----- Trecho fornecido -----

MAZRUI, Ali. African Thought in Comparative Perspective. Cambridge, Cambridge Scholars Publishing, 2013. 369 p. OLIVEIRA, Silvia. Pensamento africano em perspectiva comparada. História Unisinos, 23(3):475-477, Setembro/Dezembro 2019.
Assente no profissionalismo e na crítica científica, a presente obra traz a público, num único volume, uma coletânea de artigos publicados por Ali Mazrui ao longo da sua carreira, onde apresenta não só os resultados das suas pesquisas enquanto historiador, pesquisador, professor, analista e cientista político, mas igualmente as suas ideias e convicções enquanto cidadão africano, como o mesmo faz questão de se identificar. Apesar de ser pouco abordado no espaço lusófono, a sua experiência, o seu intelecto, o seu carisma, a sua defesa do pan-africanismo e a sua dedicação à causa africana fazem dele um “dos mais prolíficos escritores africanos do nosso tempo” (p. xi), assim como uma referência na produção de conhecimento sobre África, nas suas múltiplas dimensões, com destaque para a pesquisa sobre o Islão e os estudos pós-coloniais.

-----

**Objetivos**
**1.** No trecho fornecido sobre a coletânea de Ali Mazrui, que áreas de pesquisa aparecem em destaque?
**2.** Prossiga o trecho fornecido sobre a coletânea de Ali Mazrui a partir da última frase.

----- Linhas de dados -----

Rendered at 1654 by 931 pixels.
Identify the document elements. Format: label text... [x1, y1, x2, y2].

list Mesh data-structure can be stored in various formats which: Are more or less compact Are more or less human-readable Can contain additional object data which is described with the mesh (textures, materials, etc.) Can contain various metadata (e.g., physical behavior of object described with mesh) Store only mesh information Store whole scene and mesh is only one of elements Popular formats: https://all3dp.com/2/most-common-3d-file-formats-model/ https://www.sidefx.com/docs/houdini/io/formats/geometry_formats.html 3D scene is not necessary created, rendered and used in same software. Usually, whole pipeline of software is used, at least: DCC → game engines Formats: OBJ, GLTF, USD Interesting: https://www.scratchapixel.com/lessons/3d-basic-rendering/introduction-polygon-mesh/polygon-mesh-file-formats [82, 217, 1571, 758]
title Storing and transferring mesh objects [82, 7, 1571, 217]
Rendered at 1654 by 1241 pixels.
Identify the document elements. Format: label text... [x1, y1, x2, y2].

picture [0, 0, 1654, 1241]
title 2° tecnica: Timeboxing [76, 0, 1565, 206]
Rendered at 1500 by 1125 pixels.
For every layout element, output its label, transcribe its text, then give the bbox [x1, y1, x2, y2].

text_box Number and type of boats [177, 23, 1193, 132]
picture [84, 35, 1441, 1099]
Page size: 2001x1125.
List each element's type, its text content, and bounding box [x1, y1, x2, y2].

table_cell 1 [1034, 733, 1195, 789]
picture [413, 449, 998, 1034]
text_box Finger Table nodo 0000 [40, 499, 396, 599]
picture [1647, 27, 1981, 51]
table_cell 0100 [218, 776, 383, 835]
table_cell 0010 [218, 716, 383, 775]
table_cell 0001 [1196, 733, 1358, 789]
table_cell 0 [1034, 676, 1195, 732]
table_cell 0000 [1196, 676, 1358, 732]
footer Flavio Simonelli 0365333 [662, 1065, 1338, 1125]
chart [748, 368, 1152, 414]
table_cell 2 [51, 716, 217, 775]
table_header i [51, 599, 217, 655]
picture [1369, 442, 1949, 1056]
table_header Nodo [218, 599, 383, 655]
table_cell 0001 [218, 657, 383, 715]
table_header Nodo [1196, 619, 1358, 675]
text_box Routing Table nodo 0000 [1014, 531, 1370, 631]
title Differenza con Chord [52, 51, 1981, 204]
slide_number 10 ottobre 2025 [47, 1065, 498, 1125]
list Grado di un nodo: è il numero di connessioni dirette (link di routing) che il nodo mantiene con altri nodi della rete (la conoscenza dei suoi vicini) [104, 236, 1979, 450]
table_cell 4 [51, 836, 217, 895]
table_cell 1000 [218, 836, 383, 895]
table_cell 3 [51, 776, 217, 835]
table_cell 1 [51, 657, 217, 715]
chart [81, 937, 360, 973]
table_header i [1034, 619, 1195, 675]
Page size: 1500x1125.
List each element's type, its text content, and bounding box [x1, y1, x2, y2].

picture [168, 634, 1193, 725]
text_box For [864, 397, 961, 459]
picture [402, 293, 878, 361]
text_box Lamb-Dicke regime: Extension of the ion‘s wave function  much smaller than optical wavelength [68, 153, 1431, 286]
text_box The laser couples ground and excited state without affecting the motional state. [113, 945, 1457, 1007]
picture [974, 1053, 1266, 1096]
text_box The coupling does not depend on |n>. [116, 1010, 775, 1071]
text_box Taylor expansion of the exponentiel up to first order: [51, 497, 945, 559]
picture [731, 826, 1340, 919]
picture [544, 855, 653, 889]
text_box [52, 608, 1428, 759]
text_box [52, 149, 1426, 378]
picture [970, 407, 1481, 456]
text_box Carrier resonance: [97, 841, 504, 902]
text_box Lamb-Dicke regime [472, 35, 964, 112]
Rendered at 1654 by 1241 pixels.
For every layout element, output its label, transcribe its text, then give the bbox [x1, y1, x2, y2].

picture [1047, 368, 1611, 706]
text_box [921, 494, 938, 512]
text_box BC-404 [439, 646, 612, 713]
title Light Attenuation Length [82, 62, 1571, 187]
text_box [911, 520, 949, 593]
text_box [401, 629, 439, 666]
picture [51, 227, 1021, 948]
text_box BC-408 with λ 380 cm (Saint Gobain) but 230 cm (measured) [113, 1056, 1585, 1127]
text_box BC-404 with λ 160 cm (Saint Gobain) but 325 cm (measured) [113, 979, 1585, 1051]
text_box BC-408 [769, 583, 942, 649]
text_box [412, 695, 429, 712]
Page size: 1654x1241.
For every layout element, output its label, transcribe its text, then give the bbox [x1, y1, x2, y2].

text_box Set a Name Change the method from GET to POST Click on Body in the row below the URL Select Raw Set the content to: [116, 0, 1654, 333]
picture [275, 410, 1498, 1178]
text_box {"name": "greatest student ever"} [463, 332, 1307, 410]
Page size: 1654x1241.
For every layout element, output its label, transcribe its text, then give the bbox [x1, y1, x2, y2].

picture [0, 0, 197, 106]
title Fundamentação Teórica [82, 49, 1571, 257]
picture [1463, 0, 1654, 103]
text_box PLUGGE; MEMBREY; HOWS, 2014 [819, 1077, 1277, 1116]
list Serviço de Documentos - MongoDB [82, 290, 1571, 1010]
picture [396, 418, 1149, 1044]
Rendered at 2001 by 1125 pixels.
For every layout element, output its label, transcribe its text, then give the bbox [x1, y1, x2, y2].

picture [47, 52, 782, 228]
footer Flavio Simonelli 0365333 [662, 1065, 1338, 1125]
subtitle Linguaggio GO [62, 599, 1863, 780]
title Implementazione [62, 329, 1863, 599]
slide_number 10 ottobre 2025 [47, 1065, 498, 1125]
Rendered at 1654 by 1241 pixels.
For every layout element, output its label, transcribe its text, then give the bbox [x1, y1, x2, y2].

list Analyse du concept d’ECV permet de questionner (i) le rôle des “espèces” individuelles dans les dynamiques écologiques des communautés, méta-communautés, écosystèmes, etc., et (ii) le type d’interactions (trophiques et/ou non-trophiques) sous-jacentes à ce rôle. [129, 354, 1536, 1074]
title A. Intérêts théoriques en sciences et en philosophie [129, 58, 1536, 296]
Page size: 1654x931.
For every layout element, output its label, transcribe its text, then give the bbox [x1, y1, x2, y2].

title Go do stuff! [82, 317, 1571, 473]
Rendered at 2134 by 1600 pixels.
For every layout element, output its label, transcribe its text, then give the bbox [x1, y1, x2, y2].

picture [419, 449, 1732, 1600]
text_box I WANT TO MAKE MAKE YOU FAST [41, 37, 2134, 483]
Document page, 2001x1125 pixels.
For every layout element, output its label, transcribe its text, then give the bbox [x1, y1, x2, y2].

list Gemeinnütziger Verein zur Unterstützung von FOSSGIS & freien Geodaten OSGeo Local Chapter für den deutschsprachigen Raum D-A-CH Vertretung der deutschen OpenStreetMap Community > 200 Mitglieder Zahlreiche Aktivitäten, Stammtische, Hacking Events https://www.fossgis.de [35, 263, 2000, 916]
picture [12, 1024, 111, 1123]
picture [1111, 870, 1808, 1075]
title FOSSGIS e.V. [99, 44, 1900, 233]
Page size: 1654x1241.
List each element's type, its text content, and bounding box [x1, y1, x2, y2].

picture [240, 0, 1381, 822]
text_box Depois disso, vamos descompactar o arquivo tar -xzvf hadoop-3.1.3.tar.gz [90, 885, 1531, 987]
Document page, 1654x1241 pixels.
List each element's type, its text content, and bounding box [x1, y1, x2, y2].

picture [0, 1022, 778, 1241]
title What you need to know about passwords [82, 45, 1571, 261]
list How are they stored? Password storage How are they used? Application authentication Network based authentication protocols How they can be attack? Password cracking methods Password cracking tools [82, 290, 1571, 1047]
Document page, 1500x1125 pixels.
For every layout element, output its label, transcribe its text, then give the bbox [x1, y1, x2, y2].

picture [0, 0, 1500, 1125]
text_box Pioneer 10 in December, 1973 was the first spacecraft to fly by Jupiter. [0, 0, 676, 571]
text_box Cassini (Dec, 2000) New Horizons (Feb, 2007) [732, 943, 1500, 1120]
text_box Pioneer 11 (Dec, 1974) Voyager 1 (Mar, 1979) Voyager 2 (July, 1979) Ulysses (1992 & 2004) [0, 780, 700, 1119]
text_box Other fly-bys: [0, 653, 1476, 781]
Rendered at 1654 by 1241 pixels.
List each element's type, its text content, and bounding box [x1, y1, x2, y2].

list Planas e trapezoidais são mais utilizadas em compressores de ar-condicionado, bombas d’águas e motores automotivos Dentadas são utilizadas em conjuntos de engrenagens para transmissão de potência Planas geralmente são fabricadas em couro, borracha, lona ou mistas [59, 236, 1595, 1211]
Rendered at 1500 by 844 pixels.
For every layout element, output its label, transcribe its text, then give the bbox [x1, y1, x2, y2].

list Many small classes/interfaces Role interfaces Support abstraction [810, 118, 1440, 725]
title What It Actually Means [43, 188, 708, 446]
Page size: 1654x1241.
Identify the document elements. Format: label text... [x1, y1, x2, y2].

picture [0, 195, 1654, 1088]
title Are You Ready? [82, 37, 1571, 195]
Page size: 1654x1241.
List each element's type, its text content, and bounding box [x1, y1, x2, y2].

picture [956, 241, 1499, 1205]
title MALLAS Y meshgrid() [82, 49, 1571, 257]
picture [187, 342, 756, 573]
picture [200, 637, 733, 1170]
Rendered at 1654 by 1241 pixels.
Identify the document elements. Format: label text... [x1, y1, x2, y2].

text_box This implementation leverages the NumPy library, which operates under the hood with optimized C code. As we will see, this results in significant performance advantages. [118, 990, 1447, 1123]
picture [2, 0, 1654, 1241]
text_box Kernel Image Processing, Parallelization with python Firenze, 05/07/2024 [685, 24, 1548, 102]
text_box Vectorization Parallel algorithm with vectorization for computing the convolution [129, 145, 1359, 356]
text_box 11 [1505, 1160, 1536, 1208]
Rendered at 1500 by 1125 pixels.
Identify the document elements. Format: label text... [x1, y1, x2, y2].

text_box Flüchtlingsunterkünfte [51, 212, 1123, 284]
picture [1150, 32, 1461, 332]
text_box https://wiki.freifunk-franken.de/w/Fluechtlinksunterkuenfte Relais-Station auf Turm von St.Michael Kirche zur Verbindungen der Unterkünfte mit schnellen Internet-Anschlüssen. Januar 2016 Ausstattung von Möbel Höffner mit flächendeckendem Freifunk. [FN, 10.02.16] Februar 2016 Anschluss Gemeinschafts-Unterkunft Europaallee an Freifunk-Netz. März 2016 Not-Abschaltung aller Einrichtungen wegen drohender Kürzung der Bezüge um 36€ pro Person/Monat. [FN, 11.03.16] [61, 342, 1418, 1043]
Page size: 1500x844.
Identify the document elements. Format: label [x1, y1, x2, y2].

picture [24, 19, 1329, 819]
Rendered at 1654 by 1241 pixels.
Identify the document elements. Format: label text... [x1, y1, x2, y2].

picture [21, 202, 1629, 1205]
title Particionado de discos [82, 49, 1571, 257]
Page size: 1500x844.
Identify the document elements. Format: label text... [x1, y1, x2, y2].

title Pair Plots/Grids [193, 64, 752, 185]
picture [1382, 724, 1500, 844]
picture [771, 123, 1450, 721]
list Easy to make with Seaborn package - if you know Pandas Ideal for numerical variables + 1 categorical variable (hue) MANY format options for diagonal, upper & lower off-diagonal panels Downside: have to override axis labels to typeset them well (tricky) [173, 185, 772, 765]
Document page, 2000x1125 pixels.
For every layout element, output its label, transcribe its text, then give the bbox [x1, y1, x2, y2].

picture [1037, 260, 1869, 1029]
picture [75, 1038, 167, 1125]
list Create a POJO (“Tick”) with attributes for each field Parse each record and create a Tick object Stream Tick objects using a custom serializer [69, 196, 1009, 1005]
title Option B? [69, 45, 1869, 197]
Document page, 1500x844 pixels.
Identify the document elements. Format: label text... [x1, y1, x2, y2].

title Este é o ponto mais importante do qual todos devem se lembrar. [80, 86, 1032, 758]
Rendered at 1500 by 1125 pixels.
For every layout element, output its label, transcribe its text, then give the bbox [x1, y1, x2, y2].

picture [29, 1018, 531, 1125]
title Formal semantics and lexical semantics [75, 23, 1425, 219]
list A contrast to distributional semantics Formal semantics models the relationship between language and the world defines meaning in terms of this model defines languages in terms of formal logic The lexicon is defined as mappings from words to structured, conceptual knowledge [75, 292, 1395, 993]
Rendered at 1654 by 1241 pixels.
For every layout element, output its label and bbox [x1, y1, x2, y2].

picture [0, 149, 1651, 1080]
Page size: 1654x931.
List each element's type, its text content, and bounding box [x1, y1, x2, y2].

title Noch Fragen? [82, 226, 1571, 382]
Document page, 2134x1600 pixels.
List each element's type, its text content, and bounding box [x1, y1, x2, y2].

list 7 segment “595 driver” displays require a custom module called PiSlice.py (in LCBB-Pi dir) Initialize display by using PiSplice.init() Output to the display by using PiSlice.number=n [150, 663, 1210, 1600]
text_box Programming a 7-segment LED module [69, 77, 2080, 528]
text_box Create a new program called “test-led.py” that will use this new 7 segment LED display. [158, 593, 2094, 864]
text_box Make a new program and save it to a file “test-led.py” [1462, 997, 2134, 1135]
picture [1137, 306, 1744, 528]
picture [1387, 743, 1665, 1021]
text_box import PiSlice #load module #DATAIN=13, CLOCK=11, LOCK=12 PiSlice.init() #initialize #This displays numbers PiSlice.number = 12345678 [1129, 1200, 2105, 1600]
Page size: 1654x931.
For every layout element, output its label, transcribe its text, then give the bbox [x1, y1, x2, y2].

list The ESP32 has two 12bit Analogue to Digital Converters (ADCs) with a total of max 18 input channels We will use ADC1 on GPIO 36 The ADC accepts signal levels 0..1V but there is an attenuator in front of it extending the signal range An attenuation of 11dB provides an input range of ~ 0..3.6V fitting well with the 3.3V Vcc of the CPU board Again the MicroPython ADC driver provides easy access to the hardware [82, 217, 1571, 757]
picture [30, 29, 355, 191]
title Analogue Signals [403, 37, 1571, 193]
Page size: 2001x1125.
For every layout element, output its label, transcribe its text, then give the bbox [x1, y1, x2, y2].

-----

**Tarefas resolvidas**
**1.** A pesquisa sobre o Islão e os estudos pós-coloniais.

**2.**
African Thought é um livro realista e, ao mesmo tempo, apaixonante na medida em que, ao lermos, vemos o cenário de África ser descortinado, ampliando, desse modo, a compreensão do leitor em relação ao continente e aos africanos, de um modo geral, mostrando igualmente que, ao contrário da “irrelevância histórica para a qual foi relegado” (Mazrui, 2013, p. 10), este é detentor de um “repertório intelectual riquíssimo” (Mazrui, 2013, p. XII) que precisa de ser explorado, compreendido, explicado e valorizado. A riqueza das temáticas abordadas e analisadas, que vão desde o “legado dos movimentos de libertação, a convergência e a divergência africana, o pensamento islâmico e ocidental, ideologias nacionalistas, o papel da religião na política africana e o impacto da filosofia clássica grega na contemporaneidade” (Mazrui, 2013, p. XI), visa precisamente cumprir estes pressupostos. Dada a complexidade do objeto de estudo, os editores organizaram este volume em cinco secções autónomas, cada uma delas dividida em capítulos.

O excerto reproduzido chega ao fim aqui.